:: Task prompt ::
Reproduce each of the rows below verbatim, with no changes.

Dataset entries
════

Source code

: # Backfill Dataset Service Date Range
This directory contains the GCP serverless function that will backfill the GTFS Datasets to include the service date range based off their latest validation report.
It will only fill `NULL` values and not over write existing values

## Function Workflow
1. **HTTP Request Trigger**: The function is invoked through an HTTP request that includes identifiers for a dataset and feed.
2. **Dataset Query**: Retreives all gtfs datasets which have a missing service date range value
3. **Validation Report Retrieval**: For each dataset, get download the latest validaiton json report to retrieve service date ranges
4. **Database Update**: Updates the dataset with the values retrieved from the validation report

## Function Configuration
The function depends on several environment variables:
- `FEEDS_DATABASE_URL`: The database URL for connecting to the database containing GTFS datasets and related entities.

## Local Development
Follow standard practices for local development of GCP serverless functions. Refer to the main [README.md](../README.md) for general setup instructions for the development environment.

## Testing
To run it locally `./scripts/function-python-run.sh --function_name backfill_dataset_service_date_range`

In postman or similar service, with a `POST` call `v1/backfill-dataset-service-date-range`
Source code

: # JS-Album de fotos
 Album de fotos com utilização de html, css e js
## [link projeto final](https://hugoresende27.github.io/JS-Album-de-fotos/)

════

:: Answer space ::
Source code

: # Backfill Dataset Service Date Range
This directory contains the GCP serverless function that will backfill the GTFS Datasets to include the service date range based off their latest validation report.
It will only fill `NULL` values and not over write existing values

## Function Workflow
1. **HTTP Request Trigger**: The function is invoked through an HTTP request that includes identifiers for a dataset and feed.
2. **Dataset Query**: Retreives all gtfs datasets which have a missing service date range value
3. **Validation Report Retrieval**: For each dataset, get download the latest validaiton json report to retrieve service date ranges
4. **Database Update**: Updates the dataset with the values retrieved from the validation report

## Function Configuration
The function depends on several environment variables:
- `FEEDS_DATABASE_URL`: The database URL for connecting to the database containing GTFS datasets and related entities.

## Local Development
Follow standard practices for local development of GCP serverless functions. Refer to the main [README.md](../README.md) for general setup instructions for the development environment.

## Testing
To run it locally `./scripts/function-python-run.sh --function_name backfill_dataset_service_date_range`

In postman or similar service, with a `POST` call `v1/backfill-dataset-service-date-range`
Source code

: # JS-Album de fotos
 Album de fotos com utilização de html, css e js
## [link projeto final](https://hugoresende27.github.io/JS-Album-de-fotos/)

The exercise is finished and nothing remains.